You can store a jar beside the sink and put your toothbrushes and toothpaste in it. You can put one next to the bath or shower and fill it with hairbrushes and combs, face and body shavers, blocks of soap, cotton balls, nail files, nail clippers and pretty much anything else in the bathroom that will fit.

3. Stationary

Keeping your home office – and even your office, office – neat and tidy is critical to maintaining your focus and productivity levels. A messy workspace often leads to a messy mind, and it can be hard to find what you need just when you need it. This is where recycled glass candle jars are great.

Instead of having multiple pencil holders stashed away in drawers where they and their contents can’t be seen, you can use jars to keep everything on the surface of your desk and easily accessible.

You can use one to stand up your pens, pencils and stylus’, one to keep staples, paper clips, bulldog clips, rubber bands and drawing pins together and one to hold your scissors, rulers, glue sticks and more.

How to reuse candle jars stationary ideas

(Photo by Carson Downing)

4. Art Supplies

When thinking about how to reuse candle jars, and in the same vein as in the office, the art studio is another place where they can get a second life.

No matter what type of artist you are, a glass vessel is always a nice and simple way to hold and display your craft equipment and accessories. 

You might be a painter who uses brushes and tubes of acrylic paints, a sketch artist who uses coloured pencils, graphite pencils, charcoals and blending tools or a graphic designer who uses felt tip pens and copic markers. Whatever you do, an ex–candle jar will work for you!

5. Pantry Products

The kitchen is packed full of all kinds of raw ingredients, packaged foods, cookware and utensils, and you can spend a pretty penny at a homewares store getting pantry storage sets and organisers.

If you’ve accumulated candles over time this is where you can save some money and make cooking and baking a breeze. You can use jars to store pantry staples – and to make them easy to identify sans packaging, you just need some handwritten or printed labels to finish them off.

You can seal up loose ingredients like tea, coffee, flour, sugar, salt, pepper, baking powder, biscuits, snacks, cereals, spaghetti, oats, lentils and chickpeas, as well as herbs and spices like allspice, star anise, bay leaves, basil, coriander, cumin, mustard seeds, cardamom, chili flakes, cinnamon, clove, curry powder, ginger, nutmeg, oregano, parsley, paprika, poppy seeds, rosemary, saffron, sesame seeds, tarragon, turmeric, thyme, vanilla beans and more.

6. Jams & Preserves

If you want to know how to reuse candle jars in other ways in the kitchen, think jams and preserves.

Chutneys, compotes, curds, fruit spreads, jellies and marmalades are almost always stored in glass jars, whether you buy it from the supermarket or you make it yourself at home. The most important thing, however, is to be hygienic about it.
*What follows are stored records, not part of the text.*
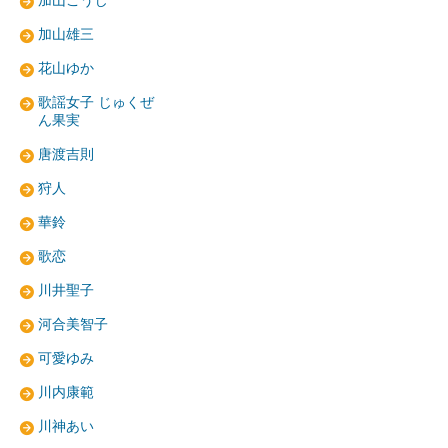
加山こうじ
加山雄三
花山ゆか
歌謡女子 じゅくぜ
ん果実
唐渡吉則
狩人
華鈴
歌恋
川井聖子
河合美智子
可愛ゆみ
川内康範
川神あい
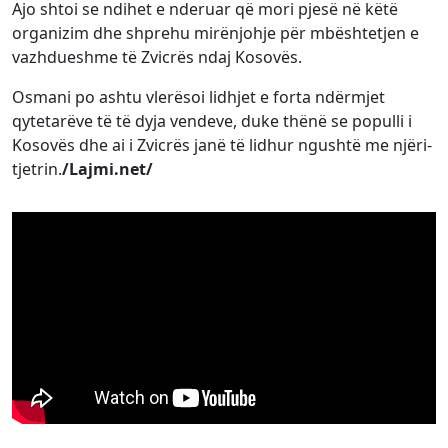
Ajo shtoi se ndihet e nderuar që mori pjesë në këtë
organizim dhe shprehu mirënjohje për mbështetjen e
vazhdueshme të Zvicrës ndaj Kosovës.
Osmani po ashtu vlerësoi lidhjet e forta ndërmjet
qytetarëve të të dyja vendeve, duke thënë se populli i
Kosovës dhe ai i Zvicrës janë të lidhur ngushtë me njëri-
tjetrin.
/Lajmi.net/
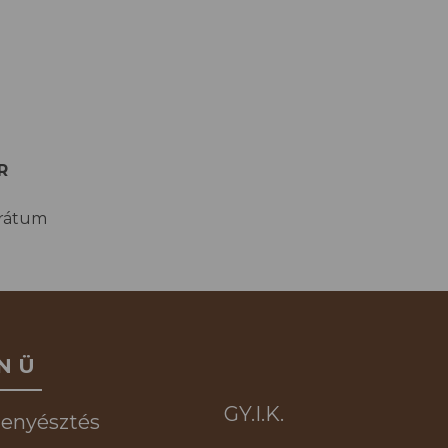
R
trátum
NÜ
GY.I.K.
tenyésztés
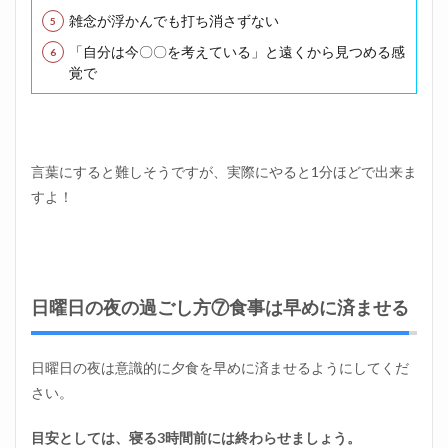
雑念が浮かんでも打ち消さずない
「自分は今〇〇を考えている」と遠くから見つめる感
覚で
言葉にすると難しそうですが、実際にやると1分ほどで出来ま
すよ！
日曜日の夜の過ごし方⑦食事は早めに済ませる
日曜日の夜は意識的に夕食を早めに済ませるようにしてくだ
さい。
目安としては、寝る3時間前には終わらせましょう。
Jams and preserves should only be put into jars and under lids that have been sterilised (washed in hot, soapy water and dried in the oven or put into boiling water on the stovetop) and then sealed tight while still hot. Make sure your upcycled candle jar doesn’t have any cracks or chips in it either.

7. Succulents

If you’re a green thumb looking for a project with an old candle jar, you’ve come to the right place. Succulents like Aloe, Cacti, Echeverias and Kalanchoes make great indoor plants and double nicely as home decor elements.

As candle jars obviously don’t come with drainage holes, you’ll just have to be mindful of using the right potting mix and not overwatering your plant.

Succulents usually need to be watered once every week or two and most like to be exposed to lots of sunlight, but not directly.

8. Flowers

In keeping with the flora theme, an upcycled glass jar also makes for a pretty good flower vase.

Whether you pick them straight from the garden or get a bouquet from your local florist, a glass jar can very easily double as a vase. Think of varieties with small stems that don’t need lots of water or even fake flowers. 

You can use them to arrange little centrepieces for the dining room or lounge, as gifts for friends or family members, or to place on and pay your respects at the gravesite of a dearly departed loved one.